February 17 @ 4:00 PM 5:00 PM

Professor Michael S. Titus
Purdue University
Host: Jason Kawasaki (MS&E)

Accelerated Design of High Temperature Structural Alloys

Abstract
For decades, structural alloy design has been guided by relatively fine composition adjustments in alloys based upon one or two principal elements (e.g. Fe, Ni, Cu). While significant progress has been made in designing structural alloys to operate in extreme environments, dramatic advances in properties has not been for many decades, based on properties alone. The discovery of Complex, Concentrated Alloys (CCAs), which comprise four or more principal elements, ignores past precedent of single-principal element alloys and offers the potential for radically new alloy systems with unique materials properties. Until recently computational and experimental tools developed for conventional alloys were inadequate for these emerging CCAs, but the advent of CCAs is coincident with more accurate computational tools, less costly experimental techniques, and data science tools capable of integrating information from disparate sources for materials optimization. This talk will focus on the recent integration between thermodynamic calculations, first-principles modeling, machine learning, and experimental validation of mechanical properties and oxidation resistance in refractory complex, concentrated alloys (RCCAs).

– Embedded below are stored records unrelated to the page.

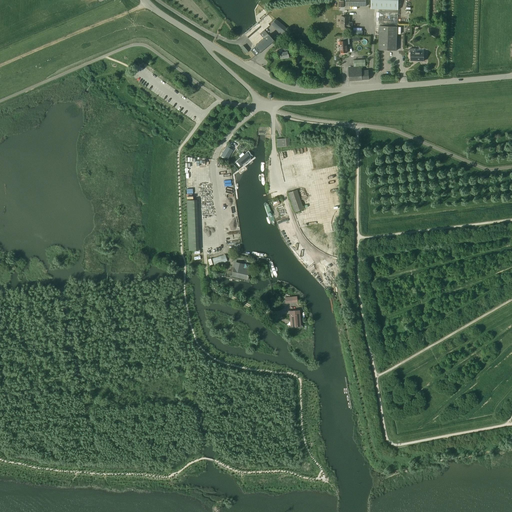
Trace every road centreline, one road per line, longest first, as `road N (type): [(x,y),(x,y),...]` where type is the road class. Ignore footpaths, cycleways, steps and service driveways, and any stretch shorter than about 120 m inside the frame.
road 1 (unclassified): [(203,41),(266,105),(357,88)]
road 2 (unclassified): [(357,88),(285,86),(203,41)]
road 3 (track): [(0,65),(145,2)]
road 4 (unclassified): [(511,76),(357,88)]
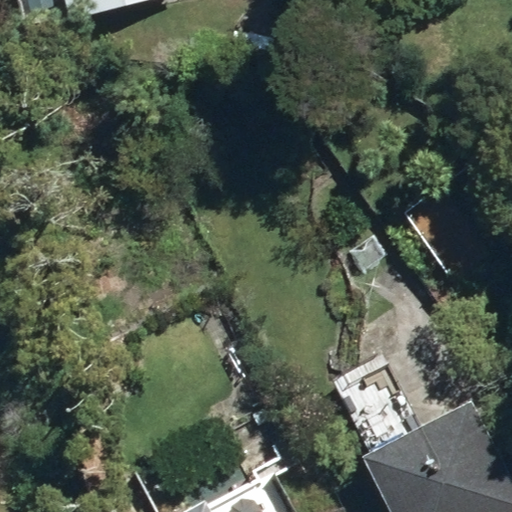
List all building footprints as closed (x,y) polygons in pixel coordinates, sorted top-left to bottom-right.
[(16,0),(21,13),(42,7),(39,0),(16,0)] [(49,0),(55,19),(122,0),(49,0)] [(385,209),(445,291),(484,262),(425,180),(385,209)] [(511,225),(490,265),(511,276),(511,225)] [(344,458),(372,511),(501,511),(511,506),(456,399),(344,458)] [(231,447),(244,473),(277,457),(264,431),(231,447)] [(192,511),(184,498),(161,511),(192,511)]
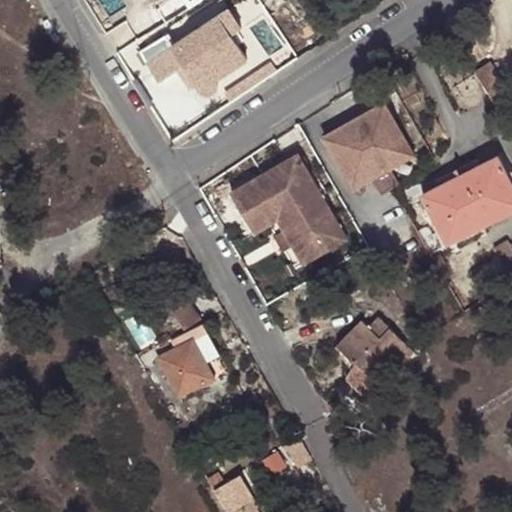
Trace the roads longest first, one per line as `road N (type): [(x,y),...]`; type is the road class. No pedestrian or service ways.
road 1 (unclassified): [(168,171),(427,0)]
road 2 (unclassified): [(168,171),(311,424)]
road 3 (unclassified): [(58,0),(168,171)]
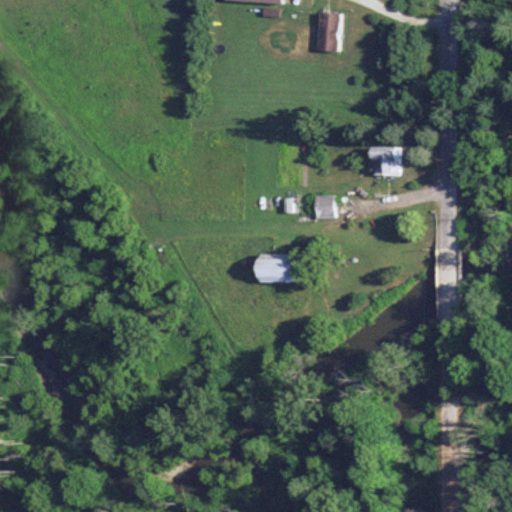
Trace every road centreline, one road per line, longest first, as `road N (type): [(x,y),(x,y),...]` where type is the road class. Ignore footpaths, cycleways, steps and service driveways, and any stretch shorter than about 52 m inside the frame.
road 1 (residential): [(449,221),(450,0)]
road 2 (residential): [(450,511),(448,293)]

We will present a new machine learning for accelerated materials discovery (ML-AMD) framework that utilizes multi-fidelity and multi-cost experiments with physics-based modeling. New semi-high-throughput methods for characterizing hardness and oxidation resistance will be presented, and methods for implementing high-throughput simulations into the ML-AMD framework will be expounded. Promising alloys will be identified, and strategies for improving the oxidation resistance of RCCAs will be discussed.

Biography
Prof. Titus joined the School of Materials Engineering at Purdue University as an Assistant Professor in December 2016. He completed his B.S. in Engineering Physics (The Ohio State University) in 2010 and Ph.D. in Materials (University of California Santa Barbara) in 2015. From 2015 to 2016 he was an Alexander von Humboldt Postdoctoral Fellow at the Max Planck Institute for Iron Research in Dusseldorf, Germany. Prof. Titus’ current research interests include accelerated design of structural alloys, exploiting solute interactions with crystalline defects for increased strength, and design of novel martensitic materials. He has been awarded the TMS SMD Young Leaders Professional Development Award (2018), NSF CAREER Award (2018), TMS Young Leaders International Scholar – JIM (2020), and most recently the ASM Bradley Stoughton Award for Young Teachers (2021).